Petite, Sara Labrousse passait des heures avec masque et tuba dans les eaux de sa méditerranée natale, à observer les poissons, les algues, les crabes… Une école de la patience pour celle qui en 2014, passera plus de trois mois coupée du monde dans les îles Kerguelen à observer les éléphants de mer. C’est cette recherche d’osmose avec la nature qui a motivé tout le parcours de la post-doctorante. Sa carrière pourtant jeune, est déjà jalonnée d’expéditions dans des environnements extrêmes.

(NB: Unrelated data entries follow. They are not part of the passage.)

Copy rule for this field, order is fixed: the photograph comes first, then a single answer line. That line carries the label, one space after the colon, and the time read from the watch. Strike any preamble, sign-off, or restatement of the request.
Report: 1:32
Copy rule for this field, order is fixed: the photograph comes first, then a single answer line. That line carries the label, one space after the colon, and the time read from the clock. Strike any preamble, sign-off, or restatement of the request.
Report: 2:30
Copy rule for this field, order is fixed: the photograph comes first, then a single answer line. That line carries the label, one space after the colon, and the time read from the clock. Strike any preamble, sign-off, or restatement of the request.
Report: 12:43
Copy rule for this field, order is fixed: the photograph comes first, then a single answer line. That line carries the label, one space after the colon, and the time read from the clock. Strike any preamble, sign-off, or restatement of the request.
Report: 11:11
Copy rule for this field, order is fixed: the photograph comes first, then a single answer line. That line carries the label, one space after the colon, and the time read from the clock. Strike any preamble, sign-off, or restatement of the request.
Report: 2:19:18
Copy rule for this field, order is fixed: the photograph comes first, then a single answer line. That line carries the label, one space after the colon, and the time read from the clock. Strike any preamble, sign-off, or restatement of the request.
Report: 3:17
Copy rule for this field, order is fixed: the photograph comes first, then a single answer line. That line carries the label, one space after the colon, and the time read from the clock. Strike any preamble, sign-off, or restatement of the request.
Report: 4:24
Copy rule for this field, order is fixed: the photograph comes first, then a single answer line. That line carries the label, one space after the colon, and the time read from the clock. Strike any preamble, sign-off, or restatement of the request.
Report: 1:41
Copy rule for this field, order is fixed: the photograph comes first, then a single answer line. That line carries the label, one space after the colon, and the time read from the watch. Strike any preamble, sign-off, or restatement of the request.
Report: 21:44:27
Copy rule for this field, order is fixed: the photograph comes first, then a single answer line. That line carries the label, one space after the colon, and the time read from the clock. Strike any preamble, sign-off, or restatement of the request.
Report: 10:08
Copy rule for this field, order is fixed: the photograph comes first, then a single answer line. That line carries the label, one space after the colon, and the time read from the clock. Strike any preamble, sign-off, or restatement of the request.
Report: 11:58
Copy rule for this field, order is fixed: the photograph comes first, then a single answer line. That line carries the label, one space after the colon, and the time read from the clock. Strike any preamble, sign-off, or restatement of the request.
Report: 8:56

Originaire d’Antibes, Sara Labrousse a pendant des années partagé son temps entre ses deux amours : la natation synchronisée et l’océanographie. C’est cette double vie qui la mène jusqu’à Sorbonne Université, où le dispositif Sportifs de Haut Niveau va lui permettre de poursuivre sa carrière dans le sport, jusqu’à participer en 2012 aux Jeux Olympiques de Londres. Fascinée par le monde aquatique, rien ne prédisposait pourtant la méditerranéenne à étudier les écosystèmes polaires.
C’est après son master en océanographie et environnement marin au laboratoire d’océanographie et du climat (LOCEAN-IPSL) qu’elle choisit d’orienter sa thèse sur les prédateurs de la banquise antarctique. « J’ai commencé à me passionner pour cet environnement en thèse via l’étude des éléphants de mer du Sud ayant des stratégies d’alimentation particulières. Ils effectuent des voyages en mer de sept à huit mois pendant lesquels ils s’alimentent entre la mue et la reproduction. Certains de ces individus vont jusqu’en Antarctique pour s’alimenter sous la banquise ».
Elle entame sa thèse, avec pour but de comprendre l’écologie alimentaire des éléphants de mer sous la banquise. La chercheuse s’intéresse plus particulièrement à l’influence que peuvent avoir certains paramètres océanographiques sur ces comportements, et notamment dans des zones très difficiles d’accès : les polynies.
Ces étendues d’eau libre au milieu de la banquise, semblables à des trous de glace, sont encore peu étudiées malgré leur importance au niveau des océans, du climat et de l’écosystème antarctique. « Ce sont de véritables machines à production de glace, qui contribuent à la formation des eaux profondes et sont un accès à l’océan pour les oiseaux marins et à l’air pour les mammifères marins. Ce sont aussi les premières zones exposées à la lumière au printemps comparées aux zones couvertes de glace, et donc l’efflorescence du phytoplancton y est très importante rendant ces zones très riches biologiquement ».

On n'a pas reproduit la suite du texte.